¡Qué feliz es Turquía! (Ne Mutlu Türtüm Diyene)

Ataturk, padre de los turcos

Aquella tarde, en el paso fronterizo entre la República de Chipre y la República turca del norte de Chipre sentí aversión por la diplomacia. Llevaba menos de 24 horas en esa pequeña isla y un profundo hastío se había adueñado de mí. El enorme cartel que se erigía en la aduana, con la resolución de la Asamblea General de Naciones Unidas, parecía una burla hacía los greco-chipriotas. A pocos metros, una pancarta turística recalcaba en varios idiomas “Lefkosia: la última capital dividida”.

En la calle Ledra nada hacía pensar que nos encontrábamos a pocos metros de la denominada “Línea Verde”, la frontera divisora entre Occidente y Oriente. Los comercios se sucedían, la oferta de wifi era apabullante y una extraña tranquilidad parecía imperar en el ambiente. Súbitamente, las barricadas realizadas con bidones y macetas repletas de flores se adueñaron del paisaje. Los viandantes fueron sustituidos por cuerpos del Unficyp, la fuerza armada de la ONU en la isla, y dos destartalados puestos de seguridad, situados opuestamente, marcaron el paso fronterizo.

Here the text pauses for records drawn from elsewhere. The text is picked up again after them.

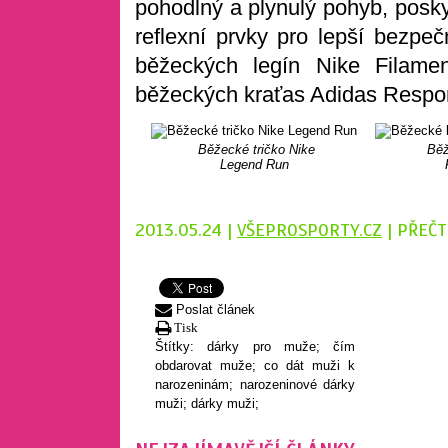
pohodlný a plynulý pohyb, posk
reflexní prvky pro lepší bezpe
běžeckých legín Nike Filamen
běžeckých kraťas Adidas Respo
Běžecké tričko Nike
Běž
Legend Run
2013.05.24 |
VŠEPROSPORTY.CZ
| PŘEČT
Poslat článek
Tisk
Štítky:
dárky pro muže; čím
obdarovat muže; co dát muži k
narozeninám; narozeninové dárky
muži; dárky muži;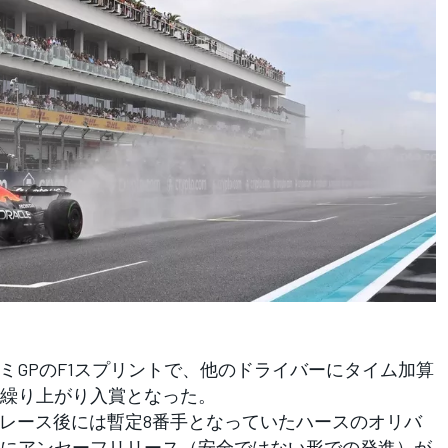
ミGPのF1スプリントで、他のドライバーにタイム加算
繰り上がり入賞となった。
レース後には暫定8番手となっていたハースのオリバ
にアンセーフリリース（安全ではない形での発進）が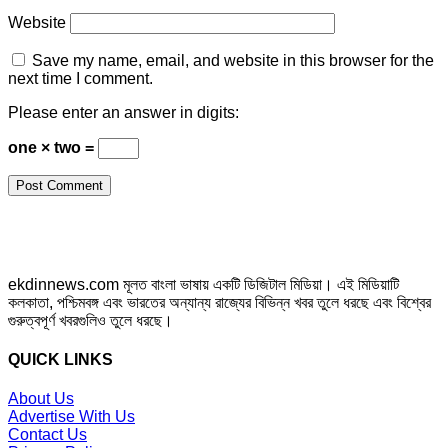
Website
Save my name, email, and website in this browser for the
next time I comment.
Please enter an answer in digits:
one × two =
ekdinnews.com মূলত বাংলা ভাষায় একটি ডিজিটাল মিডিয়া। এই মিডিয়াটি
কলকাতা, পশ্চিমবঙ্গ এবং ভারতের অন্যান্য রাজ্যের বিভিন্ন খবর তুলে ধরছে এবং বিশ্বের
গুরুত্বপূর্ণ খবরগুলিও তুলে ধরছে।
QUICK LINKS
About Us
Advertise With Us
Contact Us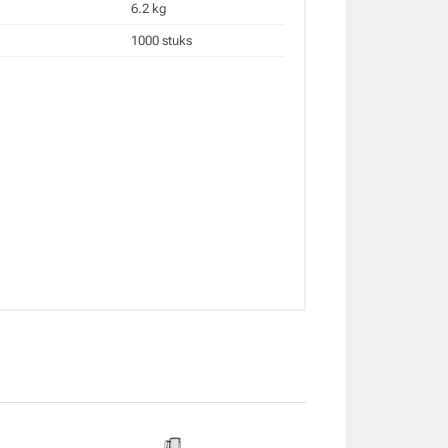
6.2 kg
1000 stuks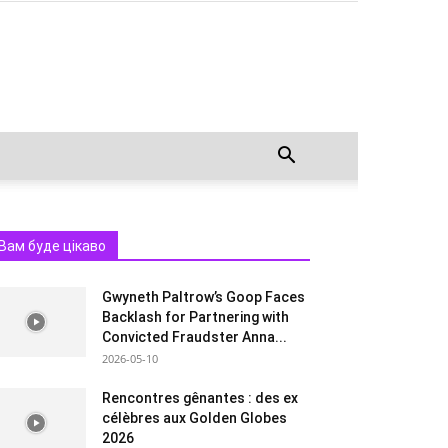
Вам буде цікаво
Gwyneth Paltrow’s Goop Faces
Backlash for Partnering with
Convicted Fraudster Anna...
2026-05-10
Rencontres gênantes : des ex
célèbres aux Golden Globes
2026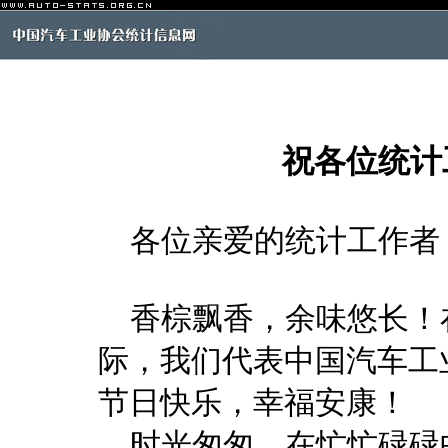
祝各位统计
各位亲爱的统计工作者
香棕飘香，余味悠长！
际，我们代表中国汽车工
节日快乐，幸福安康！
时光匆匆，在忙忙碌碌中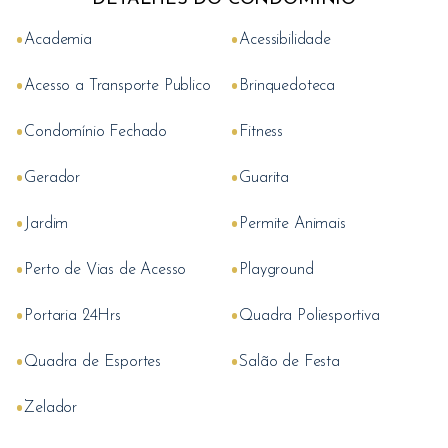
•
•
Academia
Acessibilidade
•
•
Acesso a Transporte Publico
Brinquedoteca
•
•
Condomínio Fechado
Fitness
•
•
Gerador
Guarita
•
•
Jardim
Permite Animais
•
•
Perto de Vias de Acesso
Playground
•
•
Portaria 24Hrs
Quadra Poliesportiva
•
•
Quadra de Esportes
Salão de Festa
•
Zelador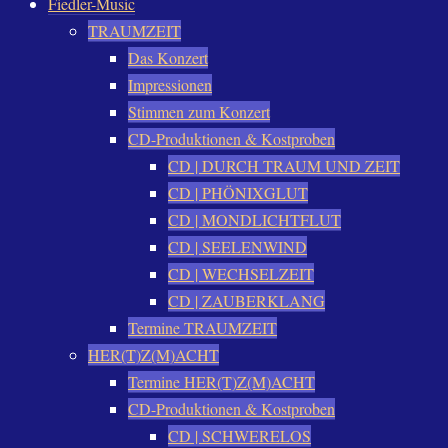
Fiedler-Music
TRAUMZEIT
Das Konzert
Impressionen
Stimmen zum Konzert
CD-Produktionen & Kostproben
CD | DURCH TRAUM UND ZEIT
CD | PHÖNIXGLUT
CD | MONDLICHTFLUT
CD | SEELENWIND
CD | WECHSELZEIT
CD | ZAUBERKLANG
Termine TRAUMZEIT
HER(T)Z(M)ACHT
Termine HER(T)Z(M)ACHT
CD-Produktionen & Kostproben
CD | SCHWERELOS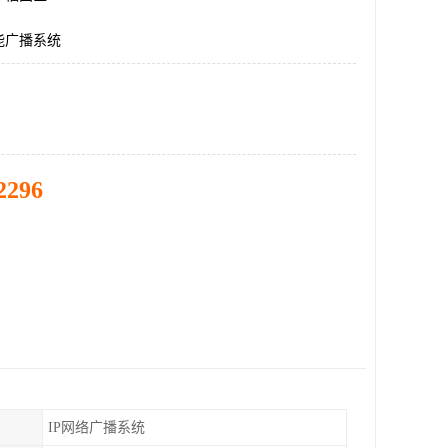
能广播系统
2296
IP网络广播系统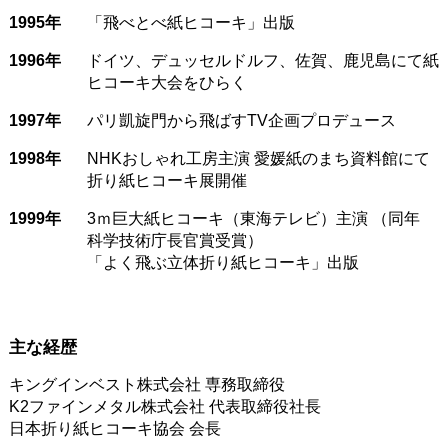
1995年
「飛べとべ紙ヒコーキ」出版
1996年
ドイツ、デュッセルドルフ、佐賀、鹿児島にて紙
ヒコーキ大会をひらく
1997年
パリ凱旋門から飛ばすTV企画プロデュース
1998年
NHKおしゃれ工房主演 愛媛紙のまち資料館にて
折り紙ヒコーキ展開催
1999年
3ｍ巨大紙ヒコーキ（東海テレビ）主演 （同年
科学技術庁長官賞受賞）
「よく飛ぶ立体折り紙ヒコーキ」出版
主な経歴
キングインベスト株式会社 専務取締役
K2ファインメタル株式会社 代表取締役社長
日本折り紙ヒコーキ協会 会長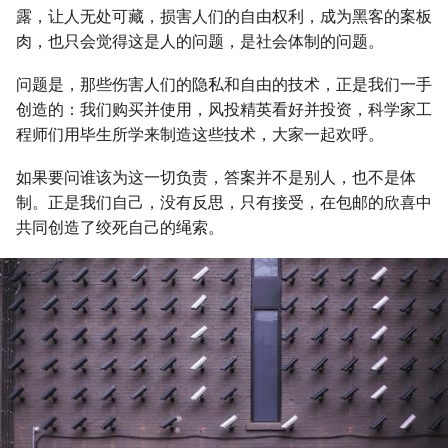
露，让人无处可藏，损害人们的自由权利，成为黑客的案板
肉，也只会觉得这是人的问题，是社会体制的问题。
问题是，那些伤害人们的隐私和自由的技术，正是我们一手
创造的：我们购买并使用，风投精英看好并投资，科学家工
程师们用毕生所学来制造这些技术，大家一起欢呼。
如果要问谁该为这一切负责，答案并不是别人，也不是体
制。正是我们自己，没有反思，只有接受，在包邮的欣喜中
共同创造了绞死自己的绳索。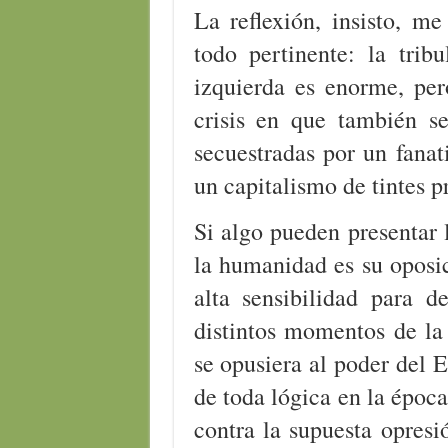
La reflexión, insisto, me
todo pertinente: la tribu
izquierda es enorme, per
crisis en que también se
secuestradas por un fana
un capitalismo de tintes 
Si algo pueden presentar l
la humanidad es su oposic
alta sensibilidad para d
distintos momentos de la 
se opusiera al poder del 
de toda lógica en la época
contra la supuesta opres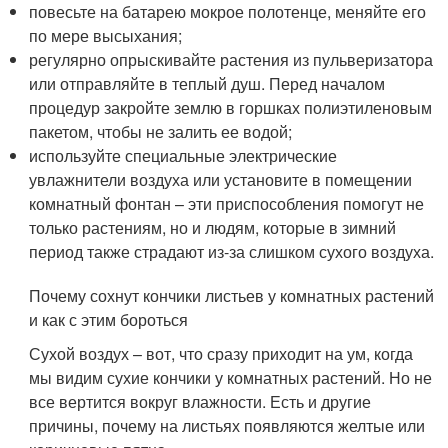
повесьте на батарею мокрое полотенце, меняйте его
по мере высыхания;
регулярно опрыскивайте растения из пульверизатора
или отправляйте в теплый душ. Перед началом
процедур закройте землю в горшках полиэтиленовым
пакетом, чтобы не залить ее водой;
используйте специальные электрические
увлажнители воздуха или установите в помещении
комнатный фонтан – эти приспособления помогут не
только растениям, но и людям, которые в зимний
период также страдают из-за слишком сухого воздуха.
Почему сохнут кончики листьев у комнатных растений
и как с этим бороться
Сухой воздух – вот, что сразу приходит на ум, когда
мы видим сухие кончики у комнатных растений. Но не
все вертится вокруг влажности. Есть и другие
причины, почему на листьях появляются желтые или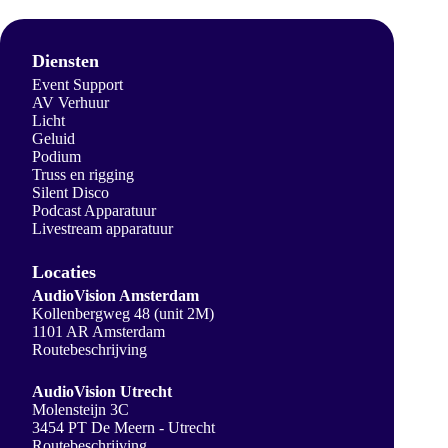
Diensten
Event Support
AV Verhuur
Licht
Geluid
Podium
Truss en rigging
Silent Disco
Podcast Apparatuur
Livestream apparatuur
Locaties
AudioVision Amsterdam
Kollenbergweg 48 (unit 2M)
1101 AR Amsterdam
Routebeschrijving
AudioVision Utrecht
Molensteijn 3C
3454 PT De Meern - Utrecht
Routebeschrijving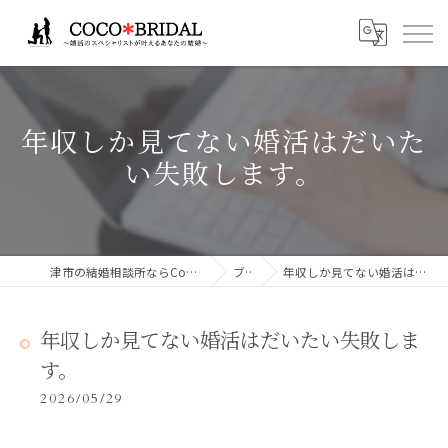
年収しか見てない婚活はだいた
い失敗します。
津市の結婚相談所ならCocoBridalココブライダル
ブログ
年収しか見てない婚活はだいたい失敗します。
年収しか見てない婚活はだいたい失敗しま
す。
2026/05/29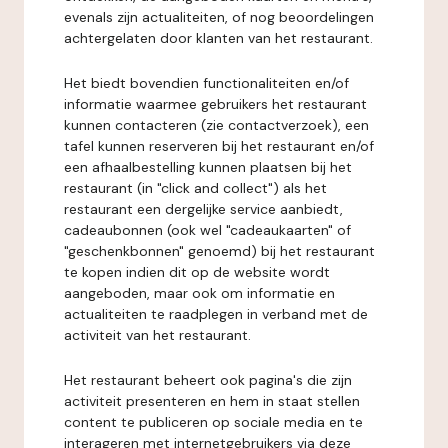
evenals zijn actualiteiten, of nog beoordelingen
achtergelaten door klanten van het restaurant.
Het biedt bovendien functionaliteiten en/of
informatie waarmee gebruikers het restaurant
kunnen contacteren (zie contactverzoek), een
tafel kunnen reserveren bij het restaurant en/of
een afhaalbestelling kunnen plaatsen bij het
restaurant (in "click and collect") als het
restaurant een dergelijke service aanbiedt,
cadeaubonnen (ook wel "cadeaukaarten" of
"geschenkbonnen" genoemd) bij het restaurant
te kopen indien dit op de website wordt
aangeboden, maar ook om informatie en
actualiteiten te raadplegen in verband met de
activiteit van het restaurant.
Het restaurant beheert ook pagina's die zijn
activiteit presenteren en hem in staat stellen
content te publiceren op sociale media en te
interageren met internetgebruikers via deze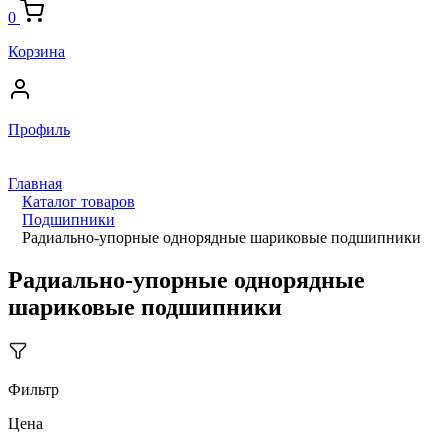
0
Корзина
Профиль
Главная
Каталог товаров
Подшипники
Радиально-упорные однорядные шариковые подшипники
Радиально-упорные однорядные
шариковые подшипники
Фильтр
Цена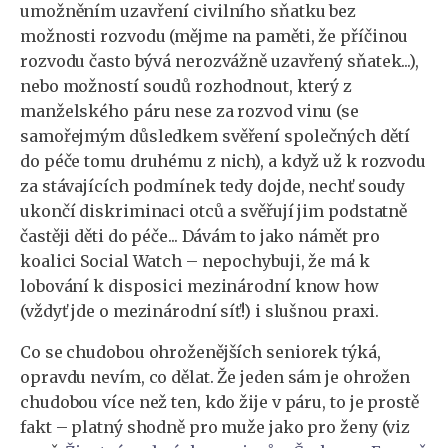
umožněním uzavření civilního sňatku bez
možnosti rozvodu (mějme na paměti, že příčinou
rozvodu často bývá nerozvážně uzavřený sňatek...),
nebo možností soudů rozhodnout, který z
manželského páru nese za rozvod vinu (se
samořejmým důsledkem svěření společných dětí
do péče tomu druhému z nich), a když už k rozvodu
za stávajících podmínek tedy dojde, nechť soudy
ukončí diskriminaci otců a svěřují jim podstatně
častěji děti do péče... Dávám to jako námět pro
koalici Social Watch – nepochybuji, že má k
lobování k disposici mezinárodní know how
(vždyť jde o mezinárodní síť!) i slušnou praxi.
Co se chudobou ohroženějších seniorek týká,
opravdu nevím, co dělat. Že jeden sám je ohrožen
chudobou více než ten, kdo žije v páru, to je prostě
fakt – platný shodně pro muže jako pro ženy (viz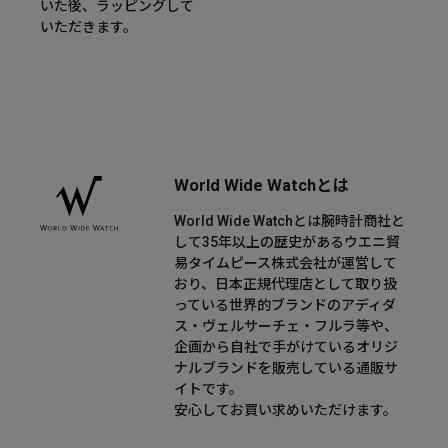
いた後、ラッピングして
いただきます。
World Wide Watchとは
World Wide Watchとは腕時計商社と
して35年以上の歴史があるウエニ貿
易タイムピース株式会社が運営して
おり、日本正規代理店として取り扱
っている世界的ブランドのアディダ
ス・ヴェルサーチェ・フルラ等や、
企画から自社で手がけているオリジ
ナルブランドを販売している通販サ
イトです。
安心してお買い求めいただけます。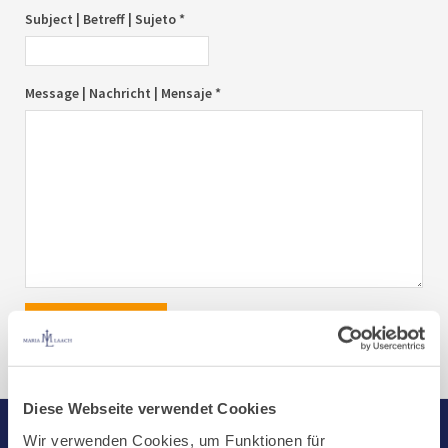
Subject | Betreff | Sujeto *
Message | Nachricht | Mensaje *
send|senden|enviar
Diese Webseite verwendet Cookies
Wir verwenden Cookies, um Funktionen für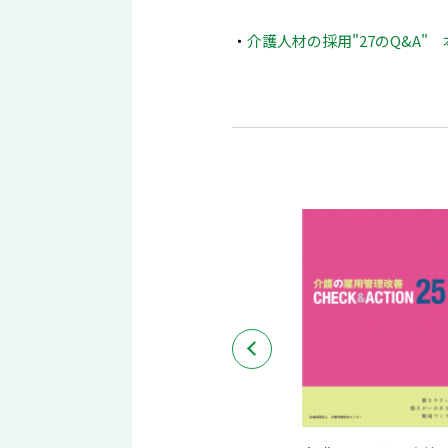
介護人材の採用"27のQ&A" 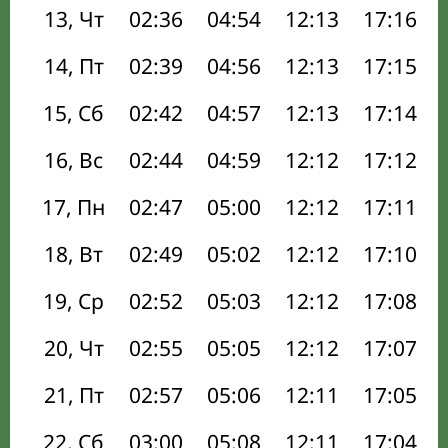
13, Чт
02:36
04:54
12:13
17:16
14, Пт
02:39
04:56
12:13
17:15
15, Сб
02:42
04:57
12:13
17:14
16, Вс
02:44
04:59
12:12
17:12
17, Пн
02:47
05:00
12:12
17:11
18, Вт
02:49
05:02
12:12
17:10
19, Ср
02:52
05:03
12:12
17:08
20, Чт
02:55
05:05
12:12
17:07
21, Пт
02:57
05:06
12:11
17:05
22, Сб
03:00
05:08
12:11
17:04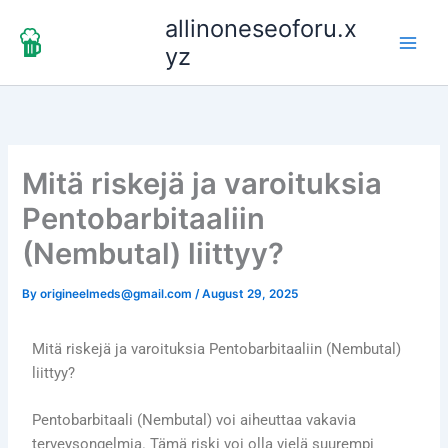
Skip
allinoneseoforu.x
to
yz
content
Mitä riskejä ja varoituksia
Pentobarbitaaliin
(Nembutal) liittyy?
By
origineelmeds@gmail.com
/
August 29, 2025
Mitä riskejä ja varoituksia Pentobarbitaaliin (Nembutal)
liittyy?
Pentobarbitaali (Nembutal) voi aiheuttaa vakavia
terveysongelmia. Tämä riski voi olla vielä suurempi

La denominada isla de Afrodita lleva dividida desde 1974 cuando Turquía lanzó la invasión del tercio norte en la denominada “Operación Atila”. Un año después, proclamó el “Estado federado turco de Chipre” y, finalmente, en 1983 reconoció su independencia y la declaró “República turca del norte de Chipre”. Miles de grecochipriotas tuvieron que huir abandonando sus casas, sus tierras y, en suma, su vida. Todo ello bajo la pasividad de Reino Unido, que había administrado este enclave desde tiempos lejanos. “ No podemos volver a nuestras casas porque los turcos nos las han quitado, incluso las intentan vender a extranjeros a precios irrisorios” se queja el dependiente de una tienda de souvenirs en la calle Ledra. “Jamás he cruzado al otro lado. Psicológicamente es muy duro” sentencia.

El recelo hacia los turcos y los árabes en general está cargado de una romántica resignación. “Todo el mundo nos ha dado la espalda con la ocupación, especialmente Reino Unido y Estados Unidos. Los árabes y los musulmanes son gente muy peligrosa, no te puedes fiar de ellos”, rumia el anciano Lefteres mientras acaricia a su pequeño conejo. Su amigo Nikos parece salir del estado de meditación y sentencia: “Los musulmanes estaban dormidos y Estados Unidos les despertó disparándoles. Todo lo malo que pasa es culpa de Estados Unidos”. Entonces, Lefteres y Nikos comienzan un acalorado debate sobre cual de los dos países tiene mayor responsabilidad. Un debate bastante usual entre los habitantes del sur de la isla, un grito desgarrador por el retorno de los refugiados a sus tierras.

El paso peatonal entre ambos territorios no se encuentra muy cargado de actividad. Algunos despistados turistas hacen cola bajo el escrutinio del cuerpo de la ONU. De vez en cuando, alguno de los extranjeros es invitado a abandonar la cola y mostrar su maleta, especialmente los que provienen de la parte turca. Los precios de los productos en el norte de Chipre son ostensiblemente más baratos que en el sur. Un apetitoso filón comercial que nada agrada a los greco-chipriotas.

Cruzamos la frontera y el ambiente es más pesado, más especiado, más caótico. Uno se pregunta cómo las cosas pueden funcionar así en esta isla tan pegada a Oriente Medio, tan pegada a Europa. El otro Chipre, el mismo Chipre y una historia difícil de salvar . Y entonces uno entiende los versos que Lawrence Durrell cita en su obra Limones Amargos: “La curtieron y erosionaron, apilando monumento sobre monumento. Las discordias de monarcas e imperios la tiñeron de sangre, fatigaron y refrescaron repetidas veces su paisaje con mezquitas y catedrales y fortalezas”.